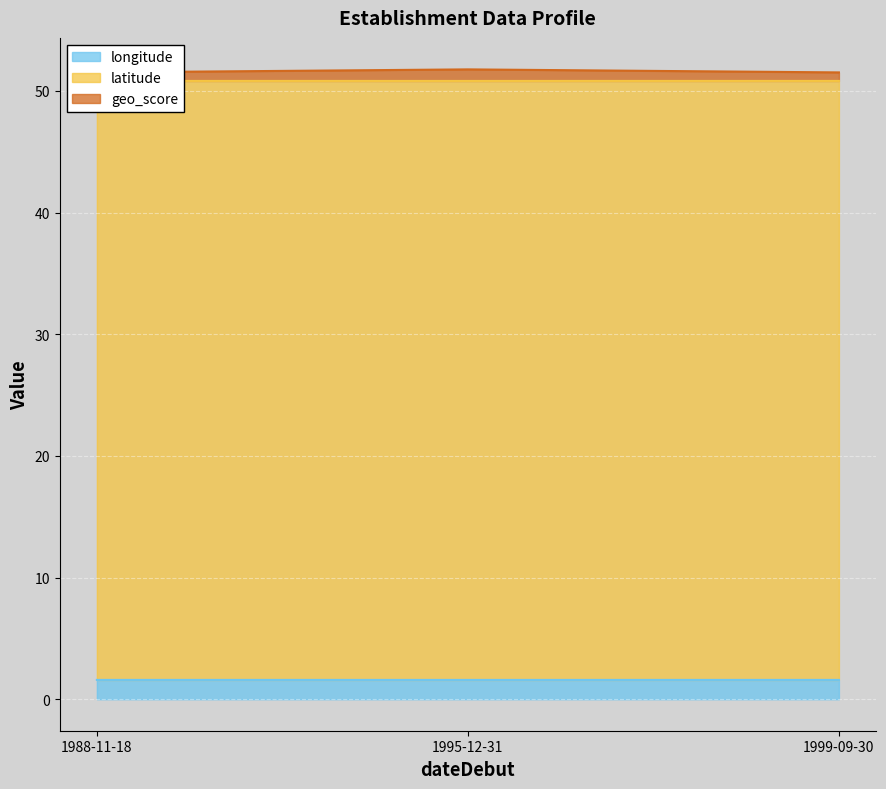

What are all the series names shown in the legend?

longitude, latitude, geo_score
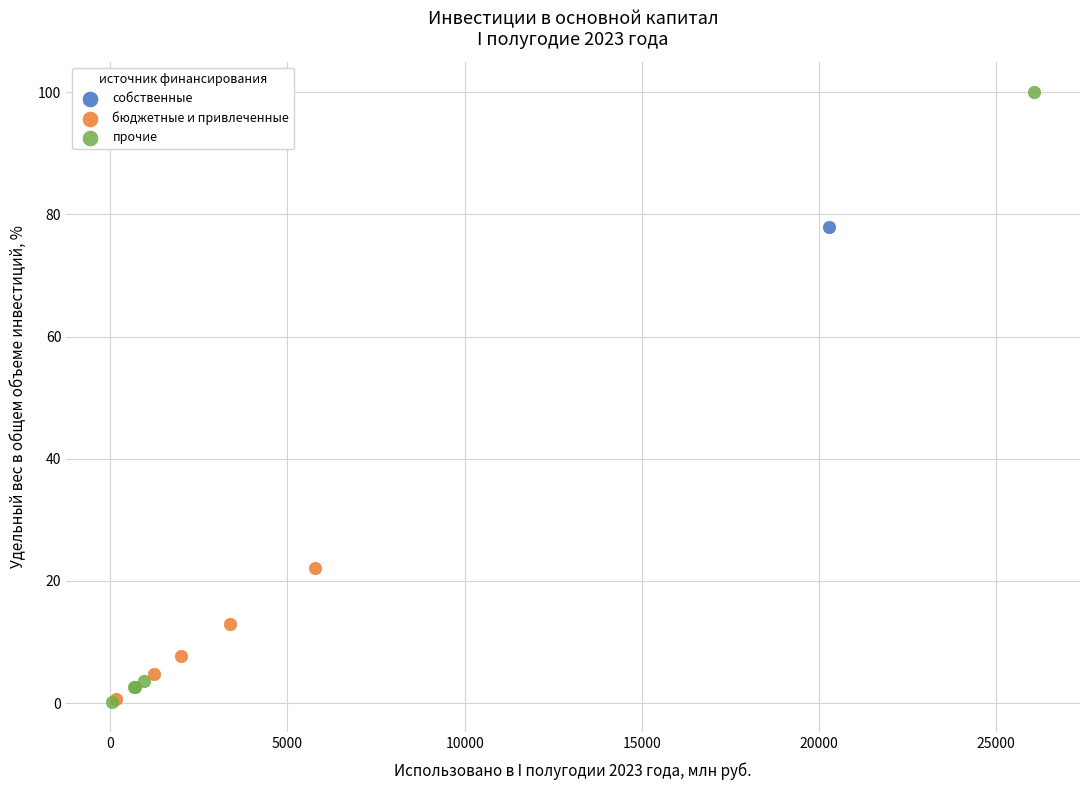

What are all the series names shown in the legend?

собственные, бюджетные и привлеченные, прочие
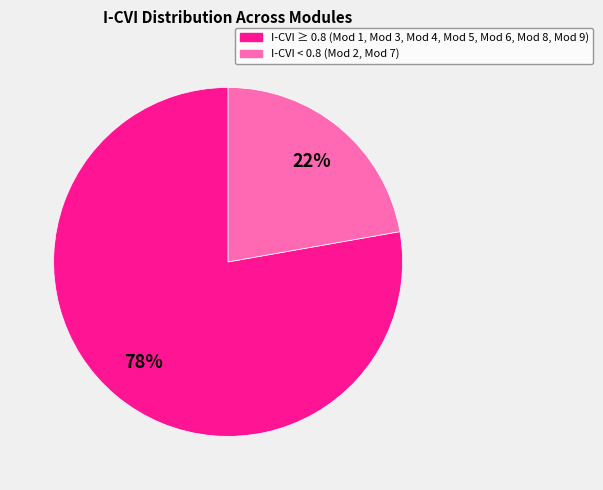

To the nearest percent, what is the difference between the largest and smallest slice percentages?

56%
-----
Details zur Aufgabe: Gib alle Zeilen der Einträge oben wortgetreu zurück, jedoch ohne die Bilder.

Lösung der Aufgabe:
What are all the series names shown in the legend?

longitude, latitude, geo_score

What are all the series names shown in the legend?

собственные, бюджетные и привлеченные, прочие

To the nearest percent, what is the difference between the largest and smallest slice percentages?

56%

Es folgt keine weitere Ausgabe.